Fluorescence in situ hybridization (FISH) of mitochondrial DNA and RNA

 

FISH is a research method allowing the sequence-specific visualization of the distribution of particular RNAs and DNAs in the cells using short DNA probes labeled with fluorescent molecules. Our laboratory is developing and adjusting FISH methods for super-resolution FPALM microscopy of mitochondrial nucleic acids. It will enable us to study distribution and kinetics of particular species of RNA in the mitochondrial reticulum and to describe the ultrastructure of mitochondrial chromosomes – nucleoids.
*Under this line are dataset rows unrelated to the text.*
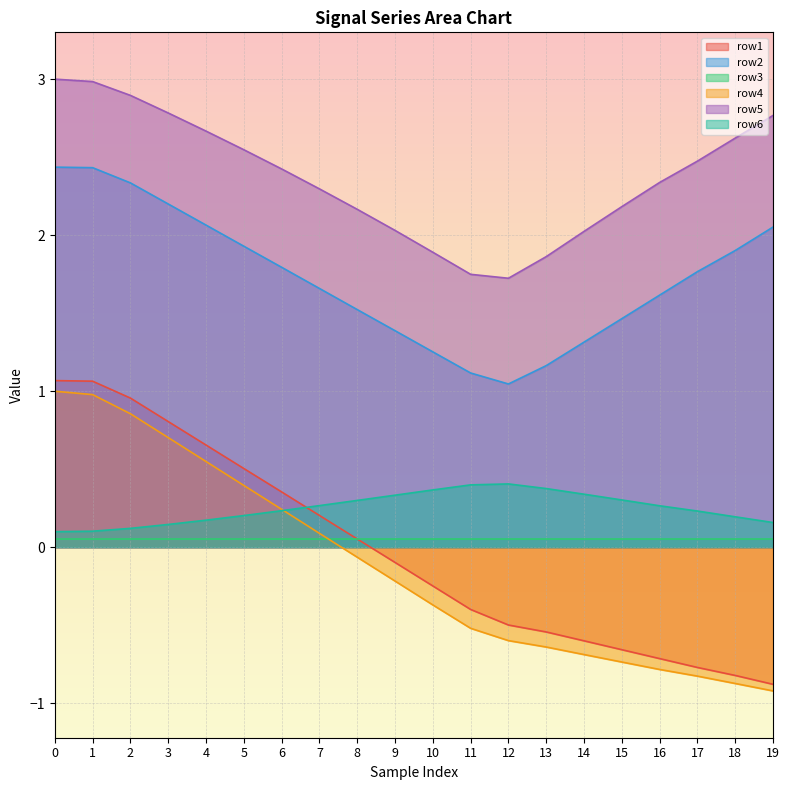

What is the difference between the maximum and minimum values in the row6 series?

0.3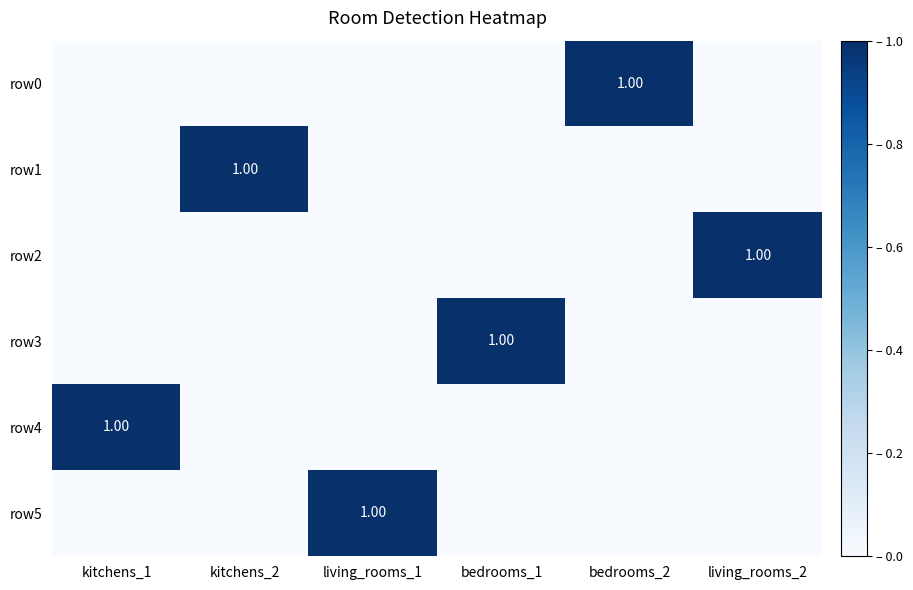

At which label does row1 reach its minimum?

kitchens_1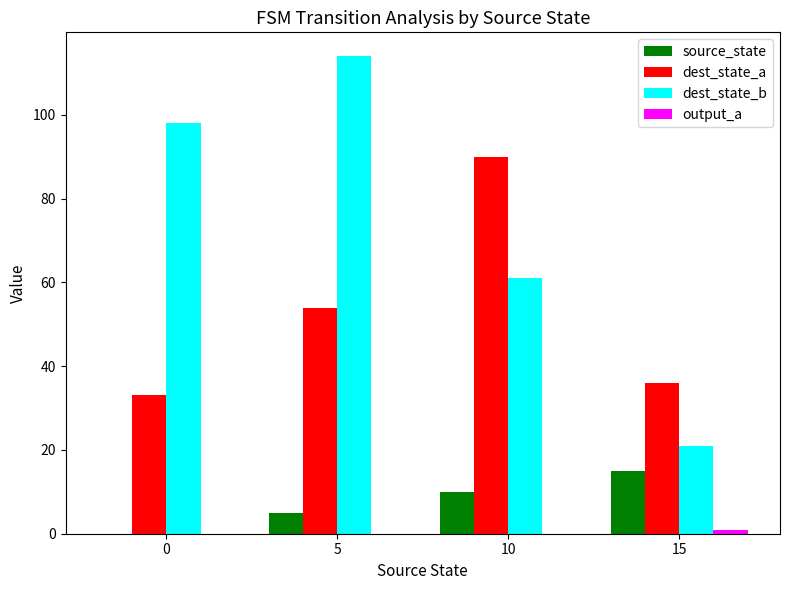

True or false: dest_state_b has a value of 114 at 5.

True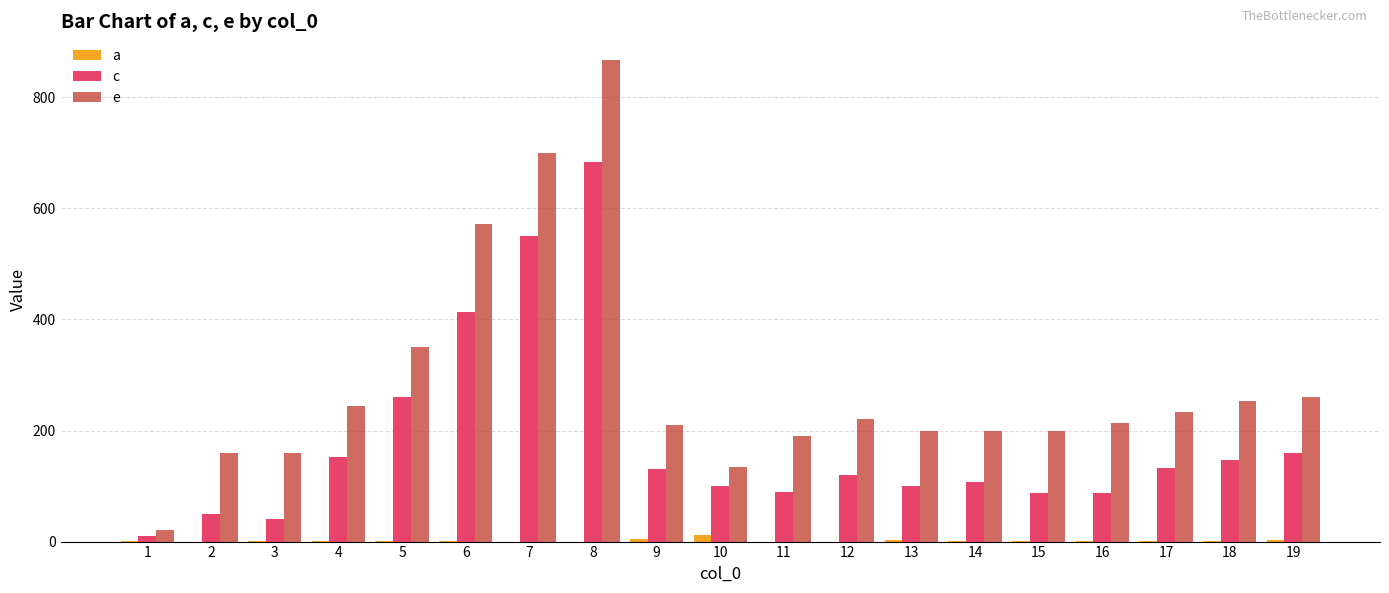

Is the value of a at 1 greater than the value of e at 5?

No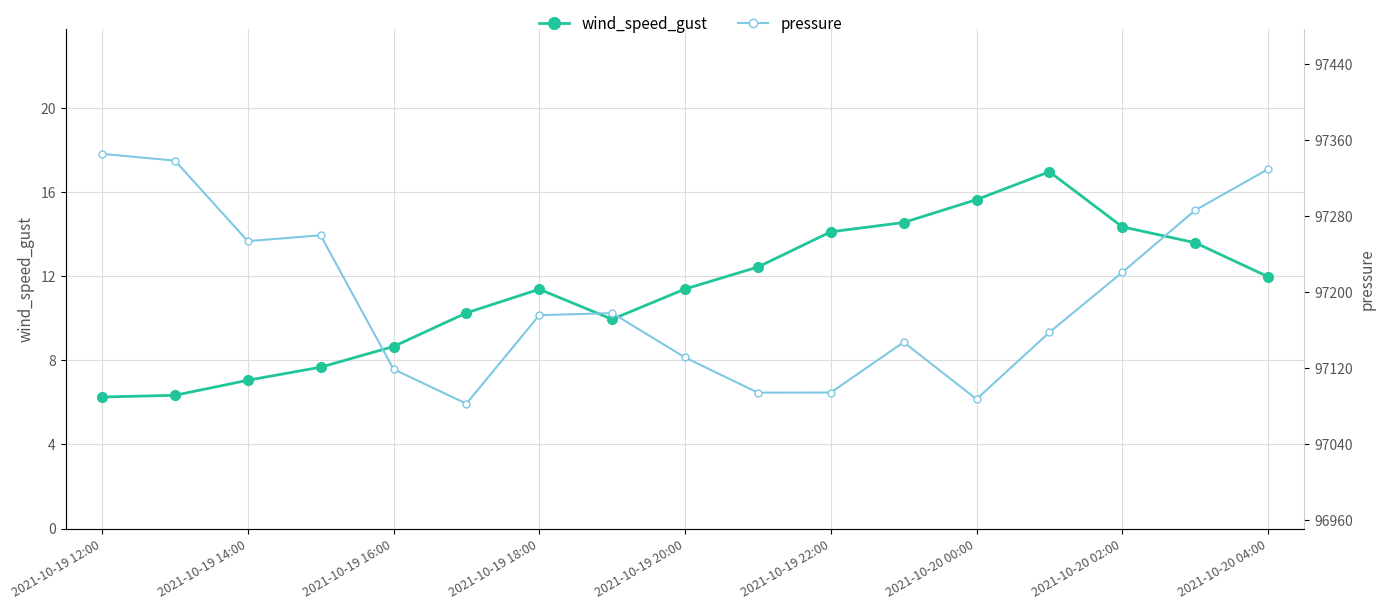

Reading right to left, list all the values displayed in this chart.

wind_speed_gust: 12.0	13.6	14.3	17.0	15.6	14.6	14.1	12.4	11.4	10.0	11.4	10.3	8.7	7.7	7.1	6.3	6.3
pressure: 97329.7	97286.4	97221.0	97157.8	97087.4	97147.4	97094.4	97094.3	97131.4	97178.1	97175.9	97082.7	97119.0	97260.0	97253.9	97338.8	97345.8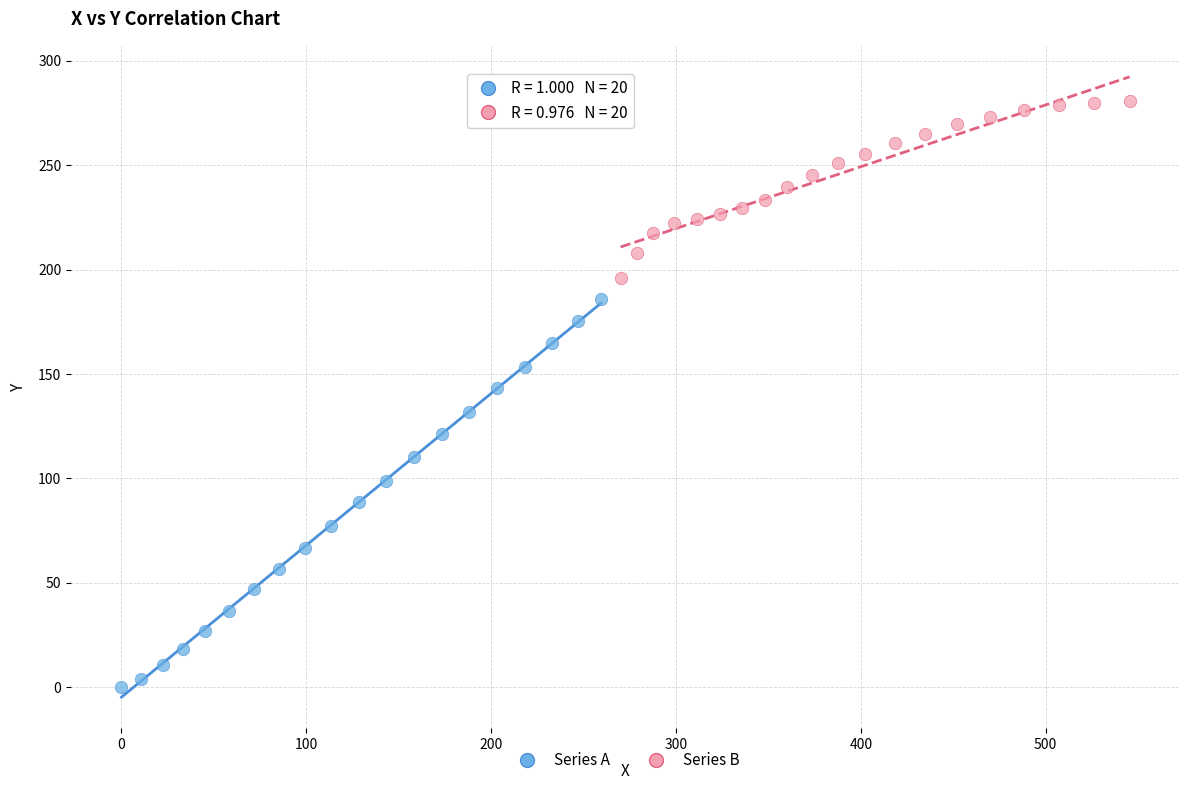

Which series reaches the minimum Y coordinate?

Series A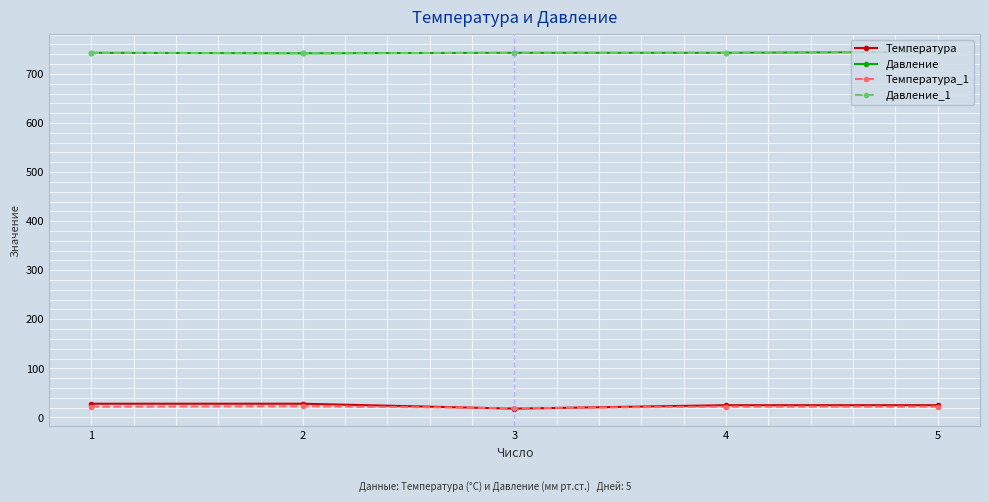

What is the average value of the Давление series?

743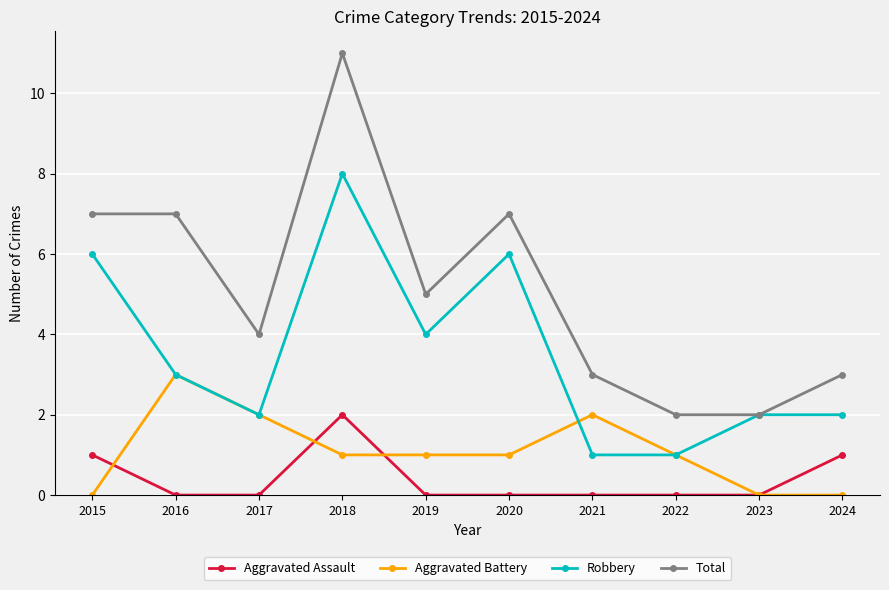

Where is the first local maximum for Aggravated Battery?

2016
This approach will represent an important milestone in the understanding of mitochondrial molecular genetics – probably the least understood branch of molecular biology, which has recently gained significant attention through its connection with cancer and aging research.

 

 

Visualization of mitochondrial 16S rRNA (red) using FISH and mitochondrial DNA (green) using immunocytochemical labeling of mitochondrial DNA with antiDNA antibody.